WORK ITEM:
Present every line of text in the entries below as a Markdown table with the columns "Row" and "Text line," numbering the rows in order and omitting blank lines and the pictures.

DATA LISTING:

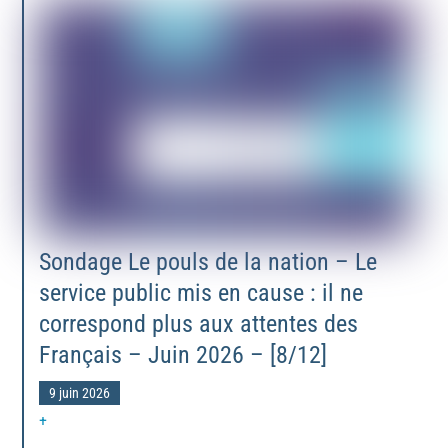
Sondage Le pouls de la nation – Le
service public mis en cause : il ne
correspond plus aux attentes des
Français – Juin 2026 – [8/12]
9 juin 2026
+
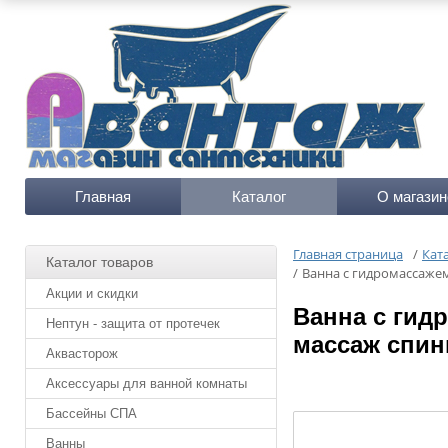
Главная
Каталог
О магазин
Главная страница
/
Кат
Каталог товаров
/
Ванна с гидромассажем
Акции и скидки
Ванна с гид
Нептун - защита от протечек
массаж спин
Аквасторож
Аксессуары для ванной комнаты
Бассейны СПА
Ванны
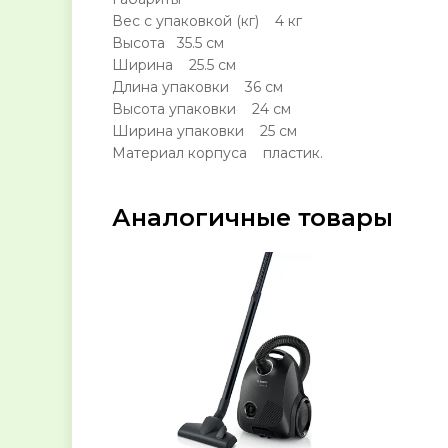
Вес с упаковкой (кг) 4 кг
Высота 35.5 см
Ширина 25.5 см
Длина упаковки 36 см
Высота упаковки 24 см
Ширина упаковки 25 см
Материал корпуса пластик.
Аналогичные товары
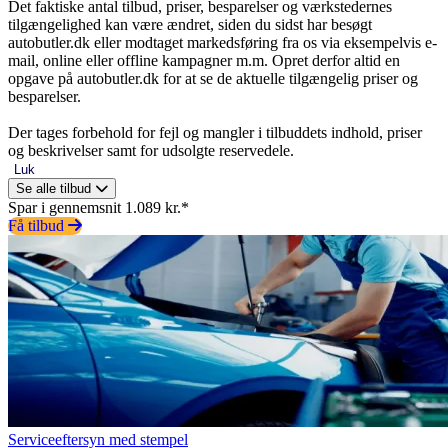
Det faktiske antal tilbud, priser, besparelser og værkstedernes
tilgængelighed kan være ændret, siden du sidst har besøgt
autobutler.dk eller modtaget markedsføring fra os via eksempelvis e-
mail, online eller offline kampagner m.m. Opret derfor altid en
opgave på autobutler.dk for at se de aktuelle tilgængelig priser og
besparelser.
Der tages forbehold for fejl og mangler i tilbuddets indhold, priser
og beskrivelser samt for udsolgte reservedele.
Luk
Se alle tilbud
Spar i gennemsnit 1.089 kr.*
Få tilbud
Serviceeftersyn med stempel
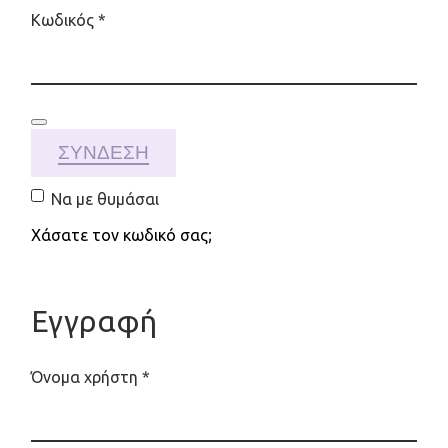
Απαιτείται
Κωδικός
*
ΣΎΝΔΕΣΗ
Να με θυμάσαι
Χάσατε τον κωδικό σας;
Εγγραφή
Απαιτείται
Όνομα χρήστη
*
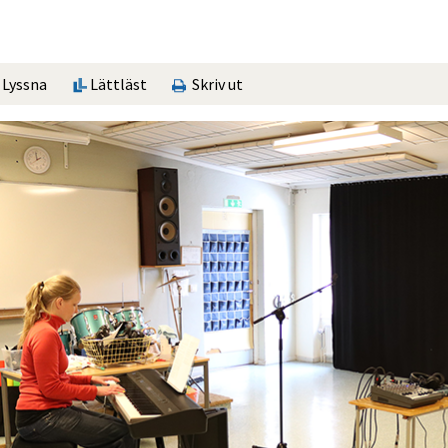
Lyssna
Lättläst
Skriv ut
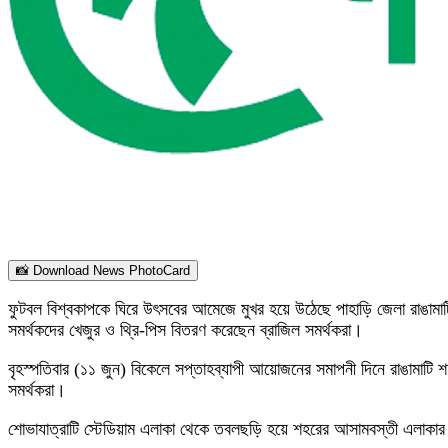
📸 Download News PhotoCard
ফুটবল বিশ্বকাপকে ঘিরে উৎসবের আমেজে মুখর হয়ে উঠেছে পাহাড়ি জেলা রাঙামাটি
সমর্থকদের খেজুর ও থ্রি-পিস বিতরণ করেছেন ব্রাজিল সমর্থকরা।
বৃহস্পতিবার (১১ জুন) বিকেলে সপ্তাহব্যাপী আয়োজনের সমাপনী দিনে রাঙামাটি শহী
সমর্থকরা।
শোভাযাত্রাটি স্টেডিয়াম এলাকা থেকে তবলছড়ি হয়ে শহরের আসামবস্তী এলাকার ‘আর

SOLUTION TO THIS PROBLEM:
| Row | Text line |
|---|---|
| 1 | Sondage Le pouls de la nation – Le |
| 2 | service public mis en cause : il ne |
| 3 | correspond plus aux attentes des |
| 4 | Français – Juin 2026 – [8/12] |
| 5 | 9 juin 2026 |
| 6 | + |
| 7 | Главная |
| 8 | Каталог |
| 9 | О магазин |
| 10 | Главная страница |
| 11 | / |
| 12 | Кат |
| 13 | Каталог товаров |
| 14 | / |
| 15 | Ванна с гидромассажем |
| 16 | Акции и скидки |
| 17 | Ванна с гид |
| 18 | Нептун - защита от протечек |
| 19 | массаж спин |
| 20 | Аквасторож |
| 21 | Аксессуары для ванной комнаты |
| 22 | Бассейны СПА |
| 23 | Ванны |
| 24 | Вес с упаковкой (кг) 4 кг |
| 25 | Высота 35.5 см |
| 26 | Ширина 25.5 см |
| 27 | Длина упаковки 36 см |
| 28 | Высота упаковки 24 см |
| 29 | Ширина упаковки 25 см |
| 30 | Материал корпуса пластик. |
| 31 | Аналогичные товары |
| 32 | Det faktiske antal tilbud, priser, besparelser og værkstedernes |
| 33 | tilgængelighed kan være ændret, siden du sidst har besøgt |
| 34 | autobutler.dk eller modtaget markedsføring fra os via eksempelvis e- |
| 35 | mail, online eller offline kampagner m.m. Opret derfor altid en |
| 36 | opgave på autobutler.dk for at se de aktuelle tilgængelig priser og |
| 37 | besparelser. |
| 38 | Der tages forbehold for fejl og mangler i tilbuddets indhold, priser |
| 39 | og beskrivelser samt for udsolgte reservedele. |
| 40 | Luk |
| 41 | Se alle tilbud |
| 42 | Spar i gennemsnit 1.089 kr.* |
| 43 | Få tilbud |
| 44 | Serviceeftersyn med stempel |
| 45 | Απαιτείται |
| 46 | Κωδικός |
| 47 | * |
| 48 | ΣΎΝΔΕΣΗ |
| 49 | Να με θυμάσαι |
| 50 | Χάσατε τον κωδικό σας; |
| 51 | Εγγραφή |
| 52 | Απαιτείται |
| 53 | Όνομα χρήστη |
| 54 | * |
| 55 | Lyssna |
| 56 | Lättläst |
| 57 | Skriv ut |
| 58 | 📸 Download News PhotoCard |
| 59 | ফুটবল বিশ্বকাপকে ঘিরে উৎসবের আমেজে মুখর হয়ে উঠেছে পাহাড়ি জেলা রাঙামাটি |
| 60 | সমর্থকদের খেজুর ও থ্রি-পিস বিতরণ করেছেন ব্রাজিল সমর্থকরা। |
| 61 | বৃহস্পতিবার (১১ জুন) বিকেলে সপ্তাহব্যাপী আয়োজনের সমাপনী দিনে রাঙামাটি শহী |
| 62 | সমর্থকরা। |
| 63 | শোভাযাত্রাটি স্টেডিয়াম এলাকা থেকে তবলছড়ি হয়ে শহরের আসামবস্তী এলাকার ‘আর |